Liste des activités.
1. D'après le texte sur la Somaïr, quelles sont les trois filiales minières d'Orano au Niger ?
2. Reprenez mot pour mot le texte sur la Somaïr, tout ce qui va de « Depuis le coup » jusqu'à « instances internationales d’arbitrage. ».

Extrait du texte.
Les autorités nigériennes ont déclaré ce jeudi 19 juin la nationalisation de la Société des mines de l’Aïr (Somaïr), une filiale du groupe français Orano spécialisée dans l’extraction d’uranium. Cette décision officialise la perte de contrôle d’Orano sur la société, déjà évincée de la gestion opérationnelle depuis plusieurs mois, dans un contexte de rupture profonde entre Niamey et Paris.
Depuis le coup d’État du 26 juillet 2023, qui a renversé le président Mohamed Bazoum, les relations entre la France et le Niger se sont progressivement dégradées. Dès décembre, Orano avait reconnu ne plus exercer de contrôle effectif sur ses trois filiales minières dans le pays : Cominak, Imouraren et Somaïr. Bien qu’Orano en conservait encore la majorité du capital, ces entreprises étaient devenues de facto inaccessibles à la direction du groupe, qui avait alors saisi des instances internationales d’arbitrage.

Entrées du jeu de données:
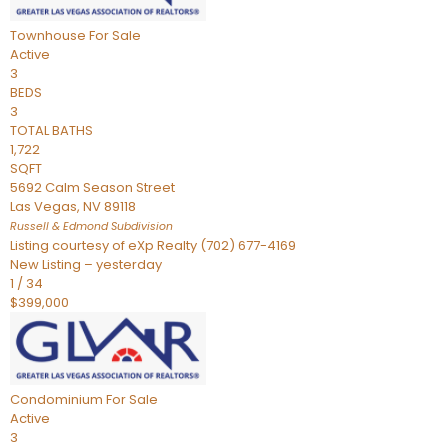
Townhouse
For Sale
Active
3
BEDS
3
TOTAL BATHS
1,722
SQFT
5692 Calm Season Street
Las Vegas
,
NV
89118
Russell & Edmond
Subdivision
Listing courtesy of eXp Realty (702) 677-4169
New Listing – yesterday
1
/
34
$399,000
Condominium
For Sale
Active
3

Réponses attendues.
1. Cominak, Imouraren et Somaïr.

2.
Depuis le coup d’État du 26 juillet 2023, qui a renversé le président Mohamed Bazoum, les relations entre la France et le Niger se sont progressivement dégradées. Dès décembre, Orano avait reconnu ne plus exercer de contrôle effectif sur ses trois filiales minières dans le pays : Cominak, Imouraren et Somaïr. Bien qu’Orano en conservait encore la majorité du capital, ces entreprises étaient devenues de facto inaccessibles à la direction du groupe, qui avait alors saisi des instances internationales d’arbitrage.